* **INSTRUCTIONS FOR THE TASK**:
Which lines in the records below contain the string "const"? Copy each of those lines.

* **DATA EXTRACT**:

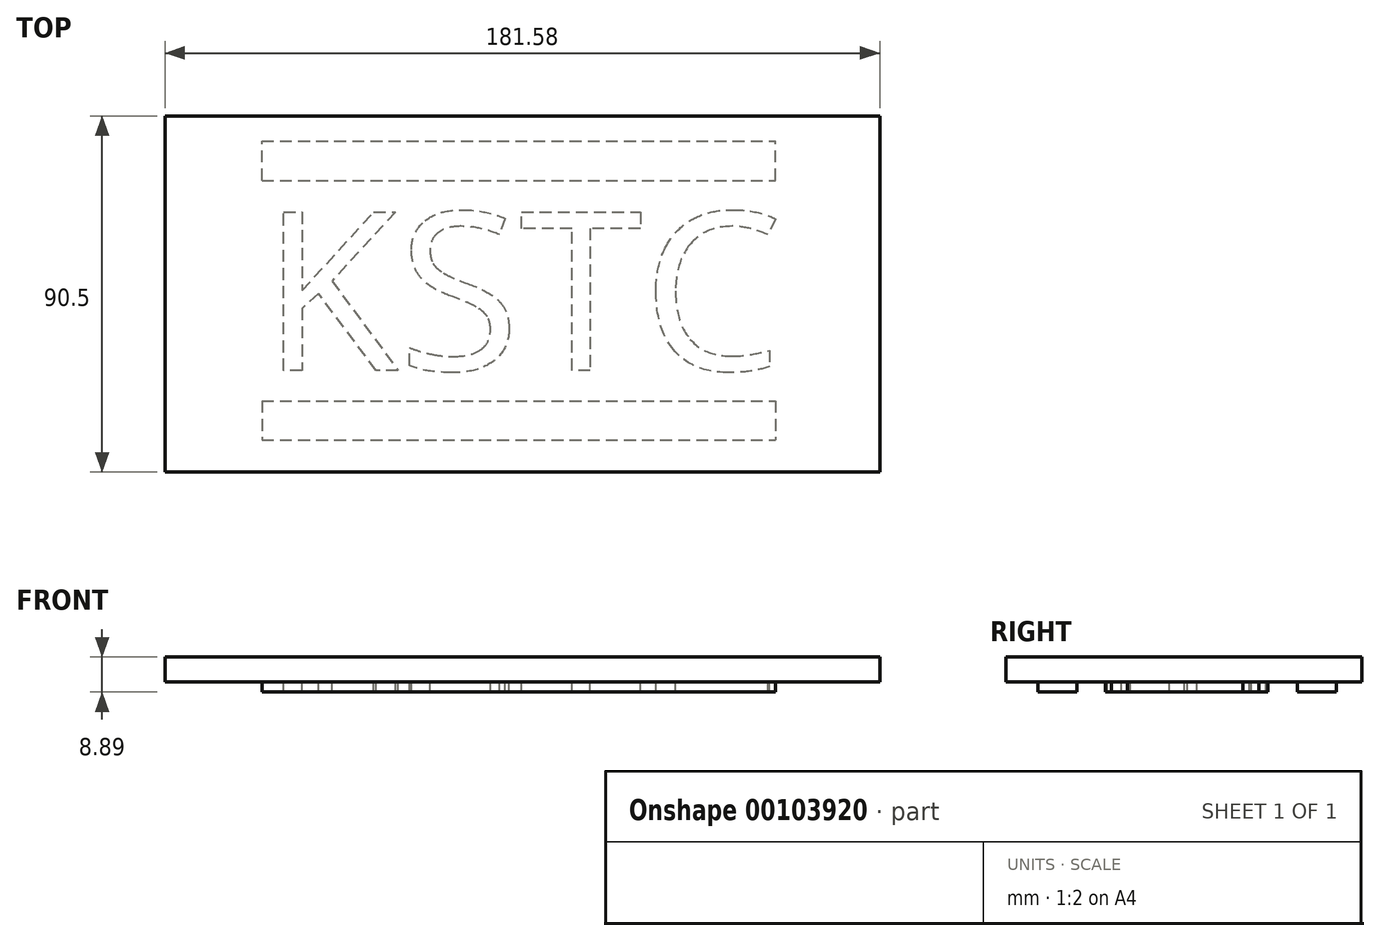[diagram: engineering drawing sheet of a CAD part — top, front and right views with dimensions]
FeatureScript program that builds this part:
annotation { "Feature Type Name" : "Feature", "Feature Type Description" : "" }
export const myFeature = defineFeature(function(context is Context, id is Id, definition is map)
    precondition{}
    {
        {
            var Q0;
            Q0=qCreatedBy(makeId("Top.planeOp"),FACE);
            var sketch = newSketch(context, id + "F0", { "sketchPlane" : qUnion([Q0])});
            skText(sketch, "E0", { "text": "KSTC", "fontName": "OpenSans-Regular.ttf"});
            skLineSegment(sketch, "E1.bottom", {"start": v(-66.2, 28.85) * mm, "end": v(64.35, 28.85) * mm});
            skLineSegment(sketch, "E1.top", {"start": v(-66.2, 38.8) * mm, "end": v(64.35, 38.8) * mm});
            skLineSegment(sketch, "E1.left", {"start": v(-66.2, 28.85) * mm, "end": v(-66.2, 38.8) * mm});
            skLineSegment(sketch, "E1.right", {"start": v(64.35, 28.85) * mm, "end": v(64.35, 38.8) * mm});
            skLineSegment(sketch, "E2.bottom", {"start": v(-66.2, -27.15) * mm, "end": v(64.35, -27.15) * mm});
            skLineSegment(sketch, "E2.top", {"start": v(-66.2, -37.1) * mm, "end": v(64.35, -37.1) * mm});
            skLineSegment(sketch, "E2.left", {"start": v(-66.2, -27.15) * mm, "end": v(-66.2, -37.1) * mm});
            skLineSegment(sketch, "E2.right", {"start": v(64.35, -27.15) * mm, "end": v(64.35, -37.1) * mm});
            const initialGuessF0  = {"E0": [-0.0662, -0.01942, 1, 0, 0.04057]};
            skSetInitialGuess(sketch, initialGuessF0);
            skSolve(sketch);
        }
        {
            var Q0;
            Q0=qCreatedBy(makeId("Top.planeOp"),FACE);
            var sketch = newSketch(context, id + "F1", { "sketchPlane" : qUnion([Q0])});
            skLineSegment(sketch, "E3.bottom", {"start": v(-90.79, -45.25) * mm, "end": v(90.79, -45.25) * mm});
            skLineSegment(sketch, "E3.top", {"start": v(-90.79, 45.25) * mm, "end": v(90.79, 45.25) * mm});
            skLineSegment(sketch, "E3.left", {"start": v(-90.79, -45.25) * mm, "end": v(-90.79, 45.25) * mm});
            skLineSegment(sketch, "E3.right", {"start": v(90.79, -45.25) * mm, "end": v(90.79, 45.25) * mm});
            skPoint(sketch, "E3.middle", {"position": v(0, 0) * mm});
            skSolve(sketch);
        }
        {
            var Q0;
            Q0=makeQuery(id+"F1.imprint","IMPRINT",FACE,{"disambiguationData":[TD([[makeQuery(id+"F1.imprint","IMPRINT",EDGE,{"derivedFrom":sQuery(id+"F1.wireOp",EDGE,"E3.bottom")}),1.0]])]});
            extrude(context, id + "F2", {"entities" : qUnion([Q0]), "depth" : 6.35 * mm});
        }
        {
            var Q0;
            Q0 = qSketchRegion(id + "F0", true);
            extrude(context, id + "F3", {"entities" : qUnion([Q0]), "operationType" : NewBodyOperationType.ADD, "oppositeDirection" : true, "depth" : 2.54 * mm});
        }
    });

* **EXERCISE RESPONSE**:
export const myFeature = defineFeature(function(context is Context, id is Id, definition is map)
            const initialGuessF0  = {"E0": [-0.0662, -0.01942, 1, 0, 0.04057]};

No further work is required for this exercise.